Ambos coinciden en que su “yo” es algo que carece de interés para otros, que la literatura versa sobre experiencias universales plasmadas en personajes con los que los lectores se identifican y viven. Sus vidas no tienen interés literario más que como medios para experimentar la realidad y narrarla. En ese sentido, el diario, podría decirse que no es literatura en su sentido estricto, pero no carece de interés, no solo por los relatos desgarradores –en el caso del colombiano–, o por los comentarios sobre el oficio de escribir y leer –en el caso del peruano–, sino porque son testimonios sobre la oscuridad que habita dentro de la intimidad de grandes autores. Por morbo, si decimos las cosas por su nombre. Al peruano le corroe la enfermedad y las adicciones al alcohol y al tabaco, mientras que al colombiano las infidelidades y sus relaciones tóxicas con mujeres, además de sus muchas paranoias. Ambos comparten la obsesión por leer y escribir, por hacerlo cada vez mejor, por tener tiempo para dedicárselo, entregados a su obra con ahínco, pero crean desde la denostada duda, algunos episodios depresivos, y las penurias económicas. A pesar de ello, ninguno de los dos se plantea seriamente –arrastrando dudas y dificultades– dejar de escribir.

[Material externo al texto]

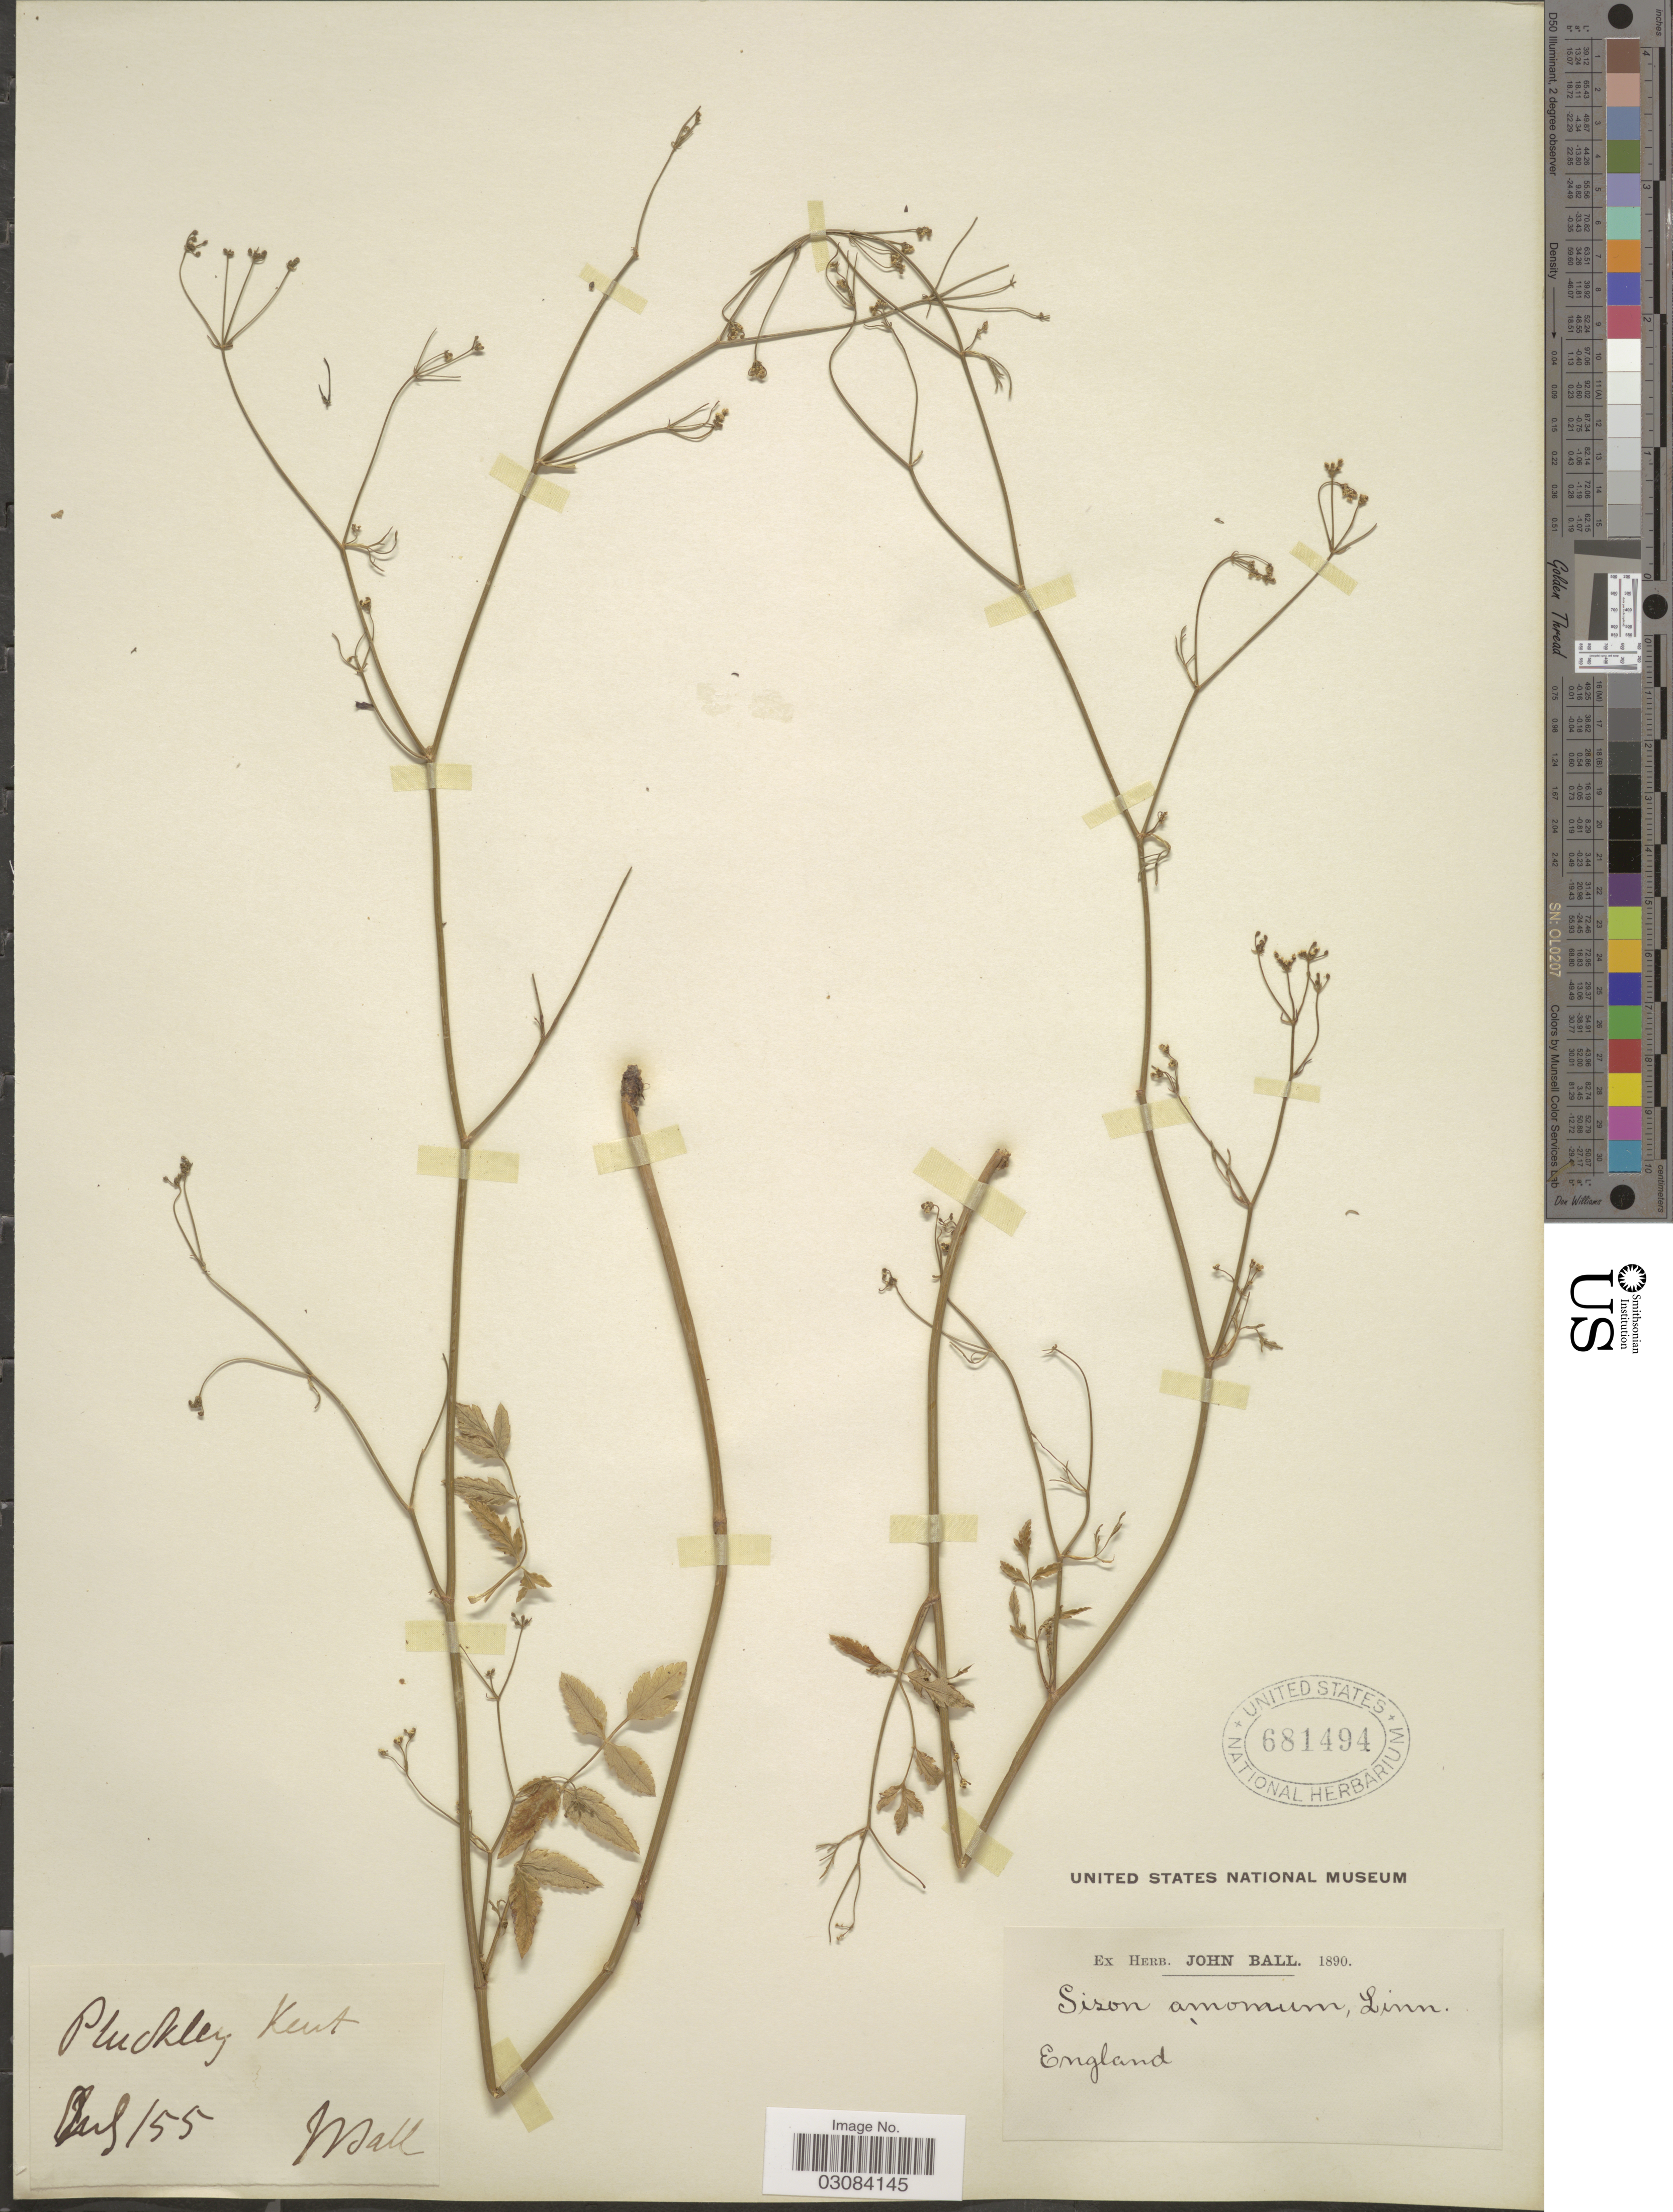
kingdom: Plantae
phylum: Tracheophyta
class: Magnoliopsida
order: Apiales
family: Apiaceae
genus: Sison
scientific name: Sison amomum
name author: L.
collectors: J. Ball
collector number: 155 ?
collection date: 1890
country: United Kingdom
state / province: England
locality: Pluckley Kent.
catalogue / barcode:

Como dijo Rey Loriga, “los escritores solo funcionan sin plan B”. Y por ello vuelvo sobre la duda porque me recuerda las palabras de Vila-Matas cuando dice en Paris no se acaba nunca “Ignoraba que dudar es escribir.”

 

Tal vez me atrae y repela la idea del fracaso porque me cuesta aceptar su realidad. Vivir con la sensación de que ya fracasé antes de tiempo, de que ya fracasé sin haber empezado, de que ya morí sin haber vivido. Recurro al nihilismo como una actitud pueril, porque en el fondo admiro a muchos que no dejan de intentarlo. Para aprender de ellos, para lograr asimilarlo, desde que los atisbé con algo de envidia desde lejos, les escribí una oda o algo parecido. Hace tiempo que sé que nunca sería aquello que alguna vez soñé que podría ser. Me siento como Gustavo, El poeta chileno de Alejandro Zambra, que no logra escribir nada más que un libro de poesía con el que nunca se siente satisfecho. Pero a pesar de ello vive una vida plena, es un maestro universitario que termina por darle lo mejor a su hijastro, Vicente, –la poesía de un poeta chileno a otro–, hijo de la mujer a la que amó en la adolescencia y la temprana adultez, y con un final abierto, un final que nos deja imaginar que Gustavo no solo es feliz en ese momento, sino que puede alargarlo un poco más.